I will never forget my very first case as a young Probation Officer in 1971. It was a bitterly cold winter and the temperature was below zero. The police helicopter flying over the run-down estate in Sheepridge, Huddersfield would not have been able to distinguish it from the well off area of nearby Birkby because of the depth of snow, had it not been for the smokeless chimneys. Back in 1971, few Sheepridge residents had money to buy coal for the fire or food for the fridge and they lived in one of West Yorkshire's estates of highest crime, unemployment and poverty.
In one of the Sheepridge houses lived my client, his wife and three children under five years old; the youngest being three months old. Being unemployed, heavily in debt and with his infant running a fever, the father, whose electricity had been cut off for non-payment one month earlier, illegally reconnected his supply. When he was caught, arrested and produced before the Magistrate's Court, I was asked to prepare a Social Inquiry Report on him. An SER is a document which outlines the defendant's full circumstances, his attitudes, strengths, failings, the reason behind the offence and his propensity to offend likewise in the future should he find himself in similar circumstances. The magistrates considered the offence grave and committed the defendant to Crown Court for sentence.
When my client's Crown Court case came up, sod's law decreed that he appeared before His Honour, the late Judge James Pickles. At that time, Judge Pickles was considered by every criminal, barrister, press reporter, and probation officer in the country as the 'hanging judge,' as he was the judge who handed down the severest of penalties. Indeed, he once sent a woman to prison for being too fearful to give evidence against her violent partner.

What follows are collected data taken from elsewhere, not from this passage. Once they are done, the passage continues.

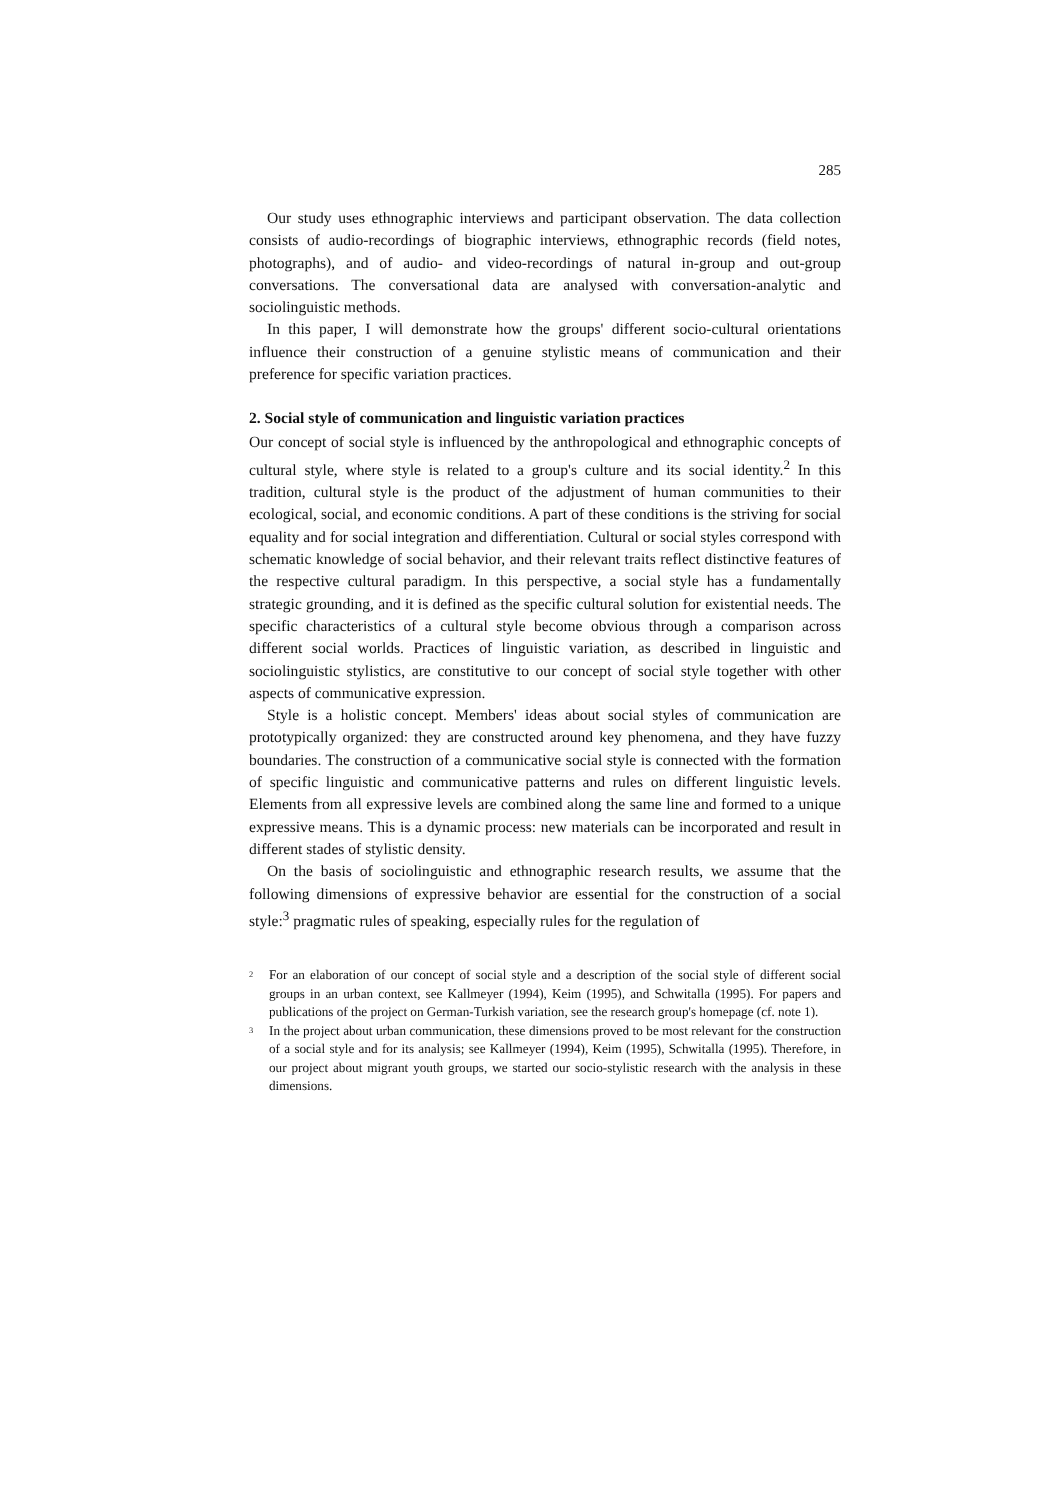285
Our study uses ethnographic interviews and participant observation. The data collection consists of audio-recordings of biographic interviews, ethnographic records (field notes, photographs), and of audio- and video-recordings of natural in-group and out-group conversations. The conversational data are analysed with conversation-analytic and sociolinguistic methods.
In this paper, I will demonstrate how the groups' different socio-cultural orientations influence their construction of a genuine stylistic means of communication and their preference for specific variation practices.
2. Social style of communication and linguistic variation practices
Our concept of social style is influenced by the anthropological and ethnographic concepts of cultural style, where style is related to a group's culture and its social identity.<sup>2</sup> In this tradition, cultural style is the product of the adjustment of human communities to their ecological, social, and economic conditions. A part of these conditions is the striving for social equality and for social integration and differentiation. Cultural or social styles correspond with schematic knowledge of social behavior, and their relevant traits reflect distinctive features of the respective cultural paradigm. In this perspective, a social style has a fundamentally strategic grounding, and it is defined as the specific cultural solution for existential needs. The specific characteristics of a cultural style become obvious through a comparison across different social worlds. Practices of linguistic variation, as described in linguistic and sociolinguistic stylistics, are constitutive to our concept of social style together with other aspects of communicative expression.
Style is a holistic concept. Members' ideas about social styles of communication are prototypically organized: they are constructed around key phenomena, and they have fuzzy boundaries. The construction of a communicative social style is connected with the formation of specific linguistic and communicative patterns and rules on different linguistic levels. Elements from all expressive levels are combined along the same line and formed to a unique expressive means. This is a dynamic process: new materials can be incorporated and result in different stades of stylistic density.
On the basis of sociolinguistic and ethnographic research results, we assume that the following dimensions of expressive behavior are essential for the construction of a social style:<sup>3</sup> pragmatic rules of speaking, especially rules for the regulation of
<sup>2</sup> For an elaboration of our concept of social style and a description of the social style of different social groups in an urban context, see Kallmeyer (1994), Keim (1995), and Schwitalla (1995). For papers and publications of the project on German-Turkish variation, see the research group's homepage (cf. note 1).
<sup>3</sup> In the project about urban communication, these dimensions proved to be most relevant for the construction of a social style and for its analysis; see Kallmeyer (1994), Keim (1995), Schwitalla (1995). Therefore, in our project about migrant youth groups, we started our socio-stylistic research with the analysis in these dimensions.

I duly presented my report to court at the time of sentence and Judge Pickles read it. I was as honest as I could be in my report which did not go down well with the learned judge. I indicated to the judge that given the circumstances that the defendant found himself in at the precise moment of offending, he did no more or less than I or any loving father would have done to protect his ill infant.The upshot was, my client did not get the prison sentence he and his barrister had feared, but I received a sentence of one day's imprisonment in the police cells beneath the court for the attitude I had displayed in my Social Inquiry Report.
It was somewhat ironic that the learned judge, who was the most rebellious judge in the country and had openly defied Lord Halsham, the Lord Chancellor of the United Kingdom at the time, should imprison me for a day in the police cells for my rebellious attitude to the court. It was even more ironic that during the years ahead, Judge James Pickles and I would become the best of friends. There would be seven occasions during the years ahead when the judge would read from my books in West Yorkshire schools, and when I received my MBE, it was his daughter Carolyn Pickles (television actress of 'The Bill') who was the very first person to contact and congratulate me.
I'm even certain that had Judge James Pickles famous uncle, the radio presenter Wilfred Pickles, still been alive and living next door to my first probation client during that bitter cold winter with a poorly infant in his arms, his advice upon being asked, 'Shall I illegally connect the electricity supply?' would have been, 'Have a go, Joe!' " William Forde: September 14th, 2014.